Campodónico entró al local un viernes a las cinco de la tarde en plena Avenida Santa Fe; a esta altura, avenida de ricos y linyeras. Ingresó con paso rígido al local y una bolsa de esa marca que indicaba un pedido de cambio. Sin embargo y debido a la falta de clientela, cuatro vendedoras se abalanzaron como para atenderlo. Una de ellas le habló primera y lo condujo a la caja.
Dos fines de semana atrás, Campodónico, ilusionado, se preparaba para una cita con Ludmila, de tenía treinta y seis años, quince menos que él. Quizás por eso él quería verse más joven.
—Tengo que cambiar este buzo —saludó Campodónico mientras le alcanzaba la bolsa a la empleada de la caja.
—Perfecto. A ver… —la cajera se aseguró de que el buzo todavía tuviera su etiqueta, después miró el ticket de cambio—. Ah, no. No va a poder ser —lamentó con una mueca exagerada—. Esto se podía cambiar hasta el ocho. Hoy es veinte.
—Uy, no me digas… ¿Y no se puede areglar? —preguntó él, casi en un susurro, mientras sonreía buscando empatía.
Campodónico pensaba que su hijo, de dieciocho, tenía una onda que conquistaría a cualquiera. Desfachatado, carismático, confiado. Todo lo que a él le faltaba. Imitándolo, se compró un buzo violeta que le quedaba bastante holgado.
El encuentro con Ludmila venía bien, al principio, al margen de un comentario de ella sobre lo llamativo que era el buzo. Se reían, tomaban y comían en el bar que él había elegido.
—Tengo veinte lucas —resolvió Campodónico.
—Hecho, gordo —aceptó la cajera, masticando chicle—. Andá, elegite alguna cosita y después hacemos el cambio.
Campodónico no podía contener su calentura con Ludmila. Esas tetas casi rebalsadas del escote lo convocaban tanto que, por momentos, se perdía de la conversación y, en lugar de responderle, salía con temas laterales para resetear la charla sin que se notara su distracción.
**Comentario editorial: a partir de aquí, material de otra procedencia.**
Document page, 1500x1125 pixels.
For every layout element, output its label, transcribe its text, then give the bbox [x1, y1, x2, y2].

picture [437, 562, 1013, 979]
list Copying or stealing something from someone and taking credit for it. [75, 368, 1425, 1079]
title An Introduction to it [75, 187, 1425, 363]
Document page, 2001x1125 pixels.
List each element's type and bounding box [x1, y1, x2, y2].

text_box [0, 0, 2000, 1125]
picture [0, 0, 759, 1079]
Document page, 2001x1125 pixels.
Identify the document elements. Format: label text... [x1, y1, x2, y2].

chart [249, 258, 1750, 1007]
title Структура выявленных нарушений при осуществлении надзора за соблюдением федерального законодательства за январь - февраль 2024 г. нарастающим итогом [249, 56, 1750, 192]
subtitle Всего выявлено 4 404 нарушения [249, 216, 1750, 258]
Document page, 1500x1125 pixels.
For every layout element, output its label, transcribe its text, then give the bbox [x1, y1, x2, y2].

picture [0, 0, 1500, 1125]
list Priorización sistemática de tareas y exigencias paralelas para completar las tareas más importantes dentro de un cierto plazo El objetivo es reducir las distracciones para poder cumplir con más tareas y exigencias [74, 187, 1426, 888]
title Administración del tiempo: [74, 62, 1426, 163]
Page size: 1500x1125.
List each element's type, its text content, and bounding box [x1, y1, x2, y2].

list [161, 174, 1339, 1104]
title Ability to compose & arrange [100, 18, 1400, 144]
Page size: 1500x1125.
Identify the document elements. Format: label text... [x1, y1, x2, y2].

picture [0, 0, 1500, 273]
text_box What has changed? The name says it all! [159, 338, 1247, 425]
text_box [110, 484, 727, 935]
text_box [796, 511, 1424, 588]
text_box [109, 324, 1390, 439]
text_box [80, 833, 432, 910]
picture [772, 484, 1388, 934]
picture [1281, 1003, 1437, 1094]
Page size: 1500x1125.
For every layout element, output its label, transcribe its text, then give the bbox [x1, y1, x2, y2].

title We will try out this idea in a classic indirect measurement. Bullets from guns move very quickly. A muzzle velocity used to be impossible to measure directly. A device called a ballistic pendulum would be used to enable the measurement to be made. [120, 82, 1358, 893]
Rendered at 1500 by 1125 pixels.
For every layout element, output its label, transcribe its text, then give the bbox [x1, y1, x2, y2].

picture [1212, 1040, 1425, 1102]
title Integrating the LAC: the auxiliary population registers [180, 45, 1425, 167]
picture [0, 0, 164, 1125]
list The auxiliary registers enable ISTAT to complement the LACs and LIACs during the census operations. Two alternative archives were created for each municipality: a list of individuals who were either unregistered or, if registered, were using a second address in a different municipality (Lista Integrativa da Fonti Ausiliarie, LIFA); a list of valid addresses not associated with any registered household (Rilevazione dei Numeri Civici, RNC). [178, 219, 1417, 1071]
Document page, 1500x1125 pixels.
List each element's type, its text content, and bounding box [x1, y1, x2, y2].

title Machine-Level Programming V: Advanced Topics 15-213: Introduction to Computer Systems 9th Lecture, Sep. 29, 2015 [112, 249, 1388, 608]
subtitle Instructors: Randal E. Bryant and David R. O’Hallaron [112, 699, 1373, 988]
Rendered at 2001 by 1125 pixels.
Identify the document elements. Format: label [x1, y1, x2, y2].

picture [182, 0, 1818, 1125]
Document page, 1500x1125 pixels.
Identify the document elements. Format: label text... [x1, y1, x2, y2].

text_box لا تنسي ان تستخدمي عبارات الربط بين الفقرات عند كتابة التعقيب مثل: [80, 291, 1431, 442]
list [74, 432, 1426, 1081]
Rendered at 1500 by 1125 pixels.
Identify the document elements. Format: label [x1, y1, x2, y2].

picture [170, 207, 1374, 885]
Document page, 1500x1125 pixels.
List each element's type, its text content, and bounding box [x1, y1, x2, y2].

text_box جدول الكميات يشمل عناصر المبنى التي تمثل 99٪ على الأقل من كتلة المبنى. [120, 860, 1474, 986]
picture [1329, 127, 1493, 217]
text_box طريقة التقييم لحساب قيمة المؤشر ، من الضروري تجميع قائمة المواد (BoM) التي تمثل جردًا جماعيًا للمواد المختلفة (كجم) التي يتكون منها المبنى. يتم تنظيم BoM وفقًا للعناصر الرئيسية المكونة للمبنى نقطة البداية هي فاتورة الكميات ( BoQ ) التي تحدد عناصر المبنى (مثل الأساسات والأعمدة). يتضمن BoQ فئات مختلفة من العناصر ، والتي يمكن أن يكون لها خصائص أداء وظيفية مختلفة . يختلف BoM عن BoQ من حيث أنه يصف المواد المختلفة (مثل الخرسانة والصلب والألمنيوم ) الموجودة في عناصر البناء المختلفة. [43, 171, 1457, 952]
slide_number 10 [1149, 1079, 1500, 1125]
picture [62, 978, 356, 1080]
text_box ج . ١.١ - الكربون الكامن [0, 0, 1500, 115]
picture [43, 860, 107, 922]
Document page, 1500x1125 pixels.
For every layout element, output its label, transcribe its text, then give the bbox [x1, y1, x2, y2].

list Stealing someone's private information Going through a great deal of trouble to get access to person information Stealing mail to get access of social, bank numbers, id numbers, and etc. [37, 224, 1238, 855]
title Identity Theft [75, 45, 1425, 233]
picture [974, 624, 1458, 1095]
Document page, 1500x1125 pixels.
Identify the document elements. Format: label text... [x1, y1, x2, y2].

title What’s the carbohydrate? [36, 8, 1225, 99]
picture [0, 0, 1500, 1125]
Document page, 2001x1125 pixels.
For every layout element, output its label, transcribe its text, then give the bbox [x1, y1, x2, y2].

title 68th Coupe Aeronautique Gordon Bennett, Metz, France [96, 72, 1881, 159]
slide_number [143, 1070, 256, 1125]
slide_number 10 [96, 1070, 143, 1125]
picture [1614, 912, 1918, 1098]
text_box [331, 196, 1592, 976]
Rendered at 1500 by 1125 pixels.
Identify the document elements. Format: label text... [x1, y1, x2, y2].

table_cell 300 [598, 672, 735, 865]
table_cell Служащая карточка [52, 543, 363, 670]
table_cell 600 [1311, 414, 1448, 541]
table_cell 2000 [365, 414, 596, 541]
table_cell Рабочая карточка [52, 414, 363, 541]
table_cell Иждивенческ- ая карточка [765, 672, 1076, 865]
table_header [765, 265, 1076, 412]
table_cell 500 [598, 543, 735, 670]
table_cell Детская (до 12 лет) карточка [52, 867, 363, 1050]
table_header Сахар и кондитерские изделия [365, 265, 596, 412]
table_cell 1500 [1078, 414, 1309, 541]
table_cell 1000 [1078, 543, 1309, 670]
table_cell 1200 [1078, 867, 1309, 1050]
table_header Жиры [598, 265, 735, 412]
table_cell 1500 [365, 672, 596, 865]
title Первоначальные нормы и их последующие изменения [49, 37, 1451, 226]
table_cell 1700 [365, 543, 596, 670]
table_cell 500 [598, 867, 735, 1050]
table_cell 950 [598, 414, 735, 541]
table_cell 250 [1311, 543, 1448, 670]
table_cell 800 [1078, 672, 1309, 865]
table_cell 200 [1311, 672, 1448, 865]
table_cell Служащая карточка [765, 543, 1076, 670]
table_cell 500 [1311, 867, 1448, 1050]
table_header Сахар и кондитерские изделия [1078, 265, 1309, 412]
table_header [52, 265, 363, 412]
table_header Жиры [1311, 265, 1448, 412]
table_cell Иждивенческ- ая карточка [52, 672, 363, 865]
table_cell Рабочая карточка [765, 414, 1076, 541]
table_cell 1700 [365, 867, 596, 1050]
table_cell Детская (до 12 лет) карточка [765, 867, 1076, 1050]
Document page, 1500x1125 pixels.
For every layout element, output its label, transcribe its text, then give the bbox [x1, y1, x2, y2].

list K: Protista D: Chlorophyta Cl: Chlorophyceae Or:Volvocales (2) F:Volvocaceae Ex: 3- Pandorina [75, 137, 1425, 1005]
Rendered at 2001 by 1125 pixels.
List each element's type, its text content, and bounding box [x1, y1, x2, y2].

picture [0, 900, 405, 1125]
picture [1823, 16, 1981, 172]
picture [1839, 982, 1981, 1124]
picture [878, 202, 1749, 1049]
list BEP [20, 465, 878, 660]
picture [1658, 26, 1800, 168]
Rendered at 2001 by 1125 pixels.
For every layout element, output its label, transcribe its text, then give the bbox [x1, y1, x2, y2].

Campodónico veía a Ludmila simpática, atrevida, con una belleza exótica, casi oculta, que su insaciable deseo se encargaba de aumentar hasta convertirla en la mujer más linda del planeta.
Ya estaban en la casa de Campodónico, a puro beso y franeleo. Justo antes de pasar a cama, Ludmila le pidió que se dejara el buzo; dijo que le gustaba su onda juvenil, y que su último romance había sido con uno de dieciséis.
Campodónico se rio nervioso. Siguió como si nada hasta que, dos minutos más tarde, demostró su falta de erección. Ludmila se fue. Él se quedó solo en casa.
—Eh, disculpame… señor —lo llamó desde el mostrador la cajera.
—¿Pasó algo? —se delató Campodónico cuando se dio vuelta.
—Mirá, acá esto tiene una mancha —le exhibió el buzo y la marca blanquecina que tenía cerca del vientre—. Yo no te lo puedo recibir así.
—Pero si ya me dijiste que sí —insistió Campodónico.
—Una cosa es la fecha. Otra cosa es la mancha. No sé, gordo. Todos tenemos una mancha en la vida… Esta es tuya —dijo la cajera y señaló el buzo.
Cuando Ludmila se fue, Campodónico sintió su perfume, que persistía en el ambiente, se sacó el pantalón y el calzoncillo y empezó a masturbarse.